INSTRUCTIONS FOR THE TASK:
For each statement, decide whether it agrees with the advice column below. Answer yes or no, and quote the exact words from the column that settle it.
(a) The column recommends befriending someone who speaks abrasively but is morally dependable.
(b) The column says people who do activist work steadily for years are likely driven by soft, tender feelings.
(c) The author sets aside the usual tolerance-building approach as no longer relevant.

EXCERPT PROVIDED:
..............................
How Do I Overcome White Woman Fragility Brain? How Do I Build Solidarity with Activists Who Kinda Suck?
A quick Autistic Advice round-up.
I’d like to celebrate the long weekend with a couple of extra Autistic Advice mini-columns for your inboxes. Our first question come from Tumblr user Tinker-Tanner, who is wondering how to become less tone-policing and fragile in the face of conflict:
Tinker-Tanner, I'm going to depart from my usual gradual tolerance-building exercise approach here (though all that stuff still applies) and give you a more targeted recommendation:
I think you need to find a friend who can be a bit of a shitty little outrageous bitch in how they speak and emote, but who is at their core a wonderful, reliable, and morally stand-up person, and make a special place for them in your life.
You are looking for the type of person who is not afraid to be disagreeable, the type of person who, when asked how their day is going, cries out "terrible!" and launches into a whole long rant about why. The type who will show up to your house with groceries when you are sick and start cooking and cleaning all around even when you've (lyingly) said you do not need the help, lecturing you about your performative self-neglect all the while. The type of person who will teach your nervous system that negativity is not bad, that ruining the vibe is sometimes needed, and that we can be good people even while not worrying about making other people feel superficially good about us all the time.
You can often locate such people in hard-core activist spaces, as the people steadily Doing the Work for years on end are unlikely to be motivated by soft, tender feelings, because those emotions sure don't keep. You can also find them in places like AA programs (or SMART Recovery meetings, or even better, harm reductionist groups), support groups, queer discussion groups, book clubs, Marxist reading groups, church groups, food kitchens, and any other gathering of people that is driven by a strong ideological commitment or interest in intellectual pursuits but which can be rather dry or unpleasant in its execution of its ideals. You can also just like, throw a stone in places like New York or Boston or Philly and hit three to five people like these. Even as far out as Pittsburgh or Cleveland there is a lot of us.
..............................
PROVIDED INFORMATION:
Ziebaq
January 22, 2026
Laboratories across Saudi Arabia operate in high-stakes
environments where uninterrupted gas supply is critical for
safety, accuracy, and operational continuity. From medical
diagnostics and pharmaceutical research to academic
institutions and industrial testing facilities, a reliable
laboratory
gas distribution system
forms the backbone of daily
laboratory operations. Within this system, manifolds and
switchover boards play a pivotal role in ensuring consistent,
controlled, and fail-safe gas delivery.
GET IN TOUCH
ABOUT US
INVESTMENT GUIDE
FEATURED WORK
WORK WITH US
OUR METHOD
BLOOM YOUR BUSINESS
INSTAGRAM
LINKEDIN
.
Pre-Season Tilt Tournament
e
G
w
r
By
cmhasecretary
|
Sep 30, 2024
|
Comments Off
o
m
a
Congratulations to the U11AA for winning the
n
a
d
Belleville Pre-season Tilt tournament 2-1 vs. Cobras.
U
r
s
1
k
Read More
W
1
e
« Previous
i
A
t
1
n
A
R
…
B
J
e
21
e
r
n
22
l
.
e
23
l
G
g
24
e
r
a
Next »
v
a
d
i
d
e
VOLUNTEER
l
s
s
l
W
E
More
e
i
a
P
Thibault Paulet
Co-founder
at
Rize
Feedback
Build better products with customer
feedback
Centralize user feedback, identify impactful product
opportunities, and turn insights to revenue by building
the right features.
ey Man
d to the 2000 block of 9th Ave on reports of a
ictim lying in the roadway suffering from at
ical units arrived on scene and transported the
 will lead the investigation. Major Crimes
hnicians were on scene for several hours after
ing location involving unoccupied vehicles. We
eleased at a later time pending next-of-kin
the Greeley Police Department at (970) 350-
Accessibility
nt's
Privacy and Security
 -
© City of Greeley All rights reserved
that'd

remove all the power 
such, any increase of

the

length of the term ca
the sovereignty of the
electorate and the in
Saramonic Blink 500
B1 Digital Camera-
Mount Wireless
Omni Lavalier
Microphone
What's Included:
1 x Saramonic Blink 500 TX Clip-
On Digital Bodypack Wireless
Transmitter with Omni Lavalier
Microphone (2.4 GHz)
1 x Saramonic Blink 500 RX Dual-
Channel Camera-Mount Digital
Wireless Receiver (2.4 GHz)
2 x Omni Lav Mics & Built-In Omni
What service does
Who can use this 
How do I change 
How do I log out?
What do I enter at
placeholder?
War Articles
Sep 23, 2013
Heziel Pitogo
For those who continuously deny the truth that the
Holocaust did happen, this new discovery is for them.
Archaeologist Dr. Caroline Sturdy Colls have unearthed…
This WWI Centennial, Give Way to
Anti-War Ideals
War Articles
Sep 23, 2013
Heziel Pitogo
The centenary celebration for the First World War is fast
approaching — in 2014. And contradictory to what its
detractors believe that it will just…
..............................
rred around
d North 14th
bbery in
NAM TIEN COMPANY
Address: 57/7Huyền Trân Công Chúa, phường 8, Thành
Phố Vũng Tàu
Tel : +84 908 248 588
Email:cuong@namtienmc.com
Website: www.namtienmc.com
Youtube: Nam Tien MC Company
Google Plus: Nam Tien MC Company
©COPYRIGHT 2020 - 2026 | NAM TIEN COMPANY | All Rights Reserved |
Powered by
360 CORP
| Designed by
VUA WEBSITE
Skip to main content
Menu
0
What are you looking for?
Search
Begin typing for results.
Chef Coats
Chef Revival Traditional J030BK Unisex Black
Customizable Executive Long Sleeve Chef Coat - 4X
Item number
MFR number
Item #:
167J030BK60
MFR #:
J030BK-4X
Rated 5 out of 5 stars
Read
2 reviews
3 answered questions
..............................
SOLUTION FOR THIS PROBLEM:
(a) Yes: "who is at their core a wonderful, reliable, and morally stand-up person"
(b) No: "are unlikely to be motivated by soft, tender feelings"
(c) No: "though all that stuff still applies"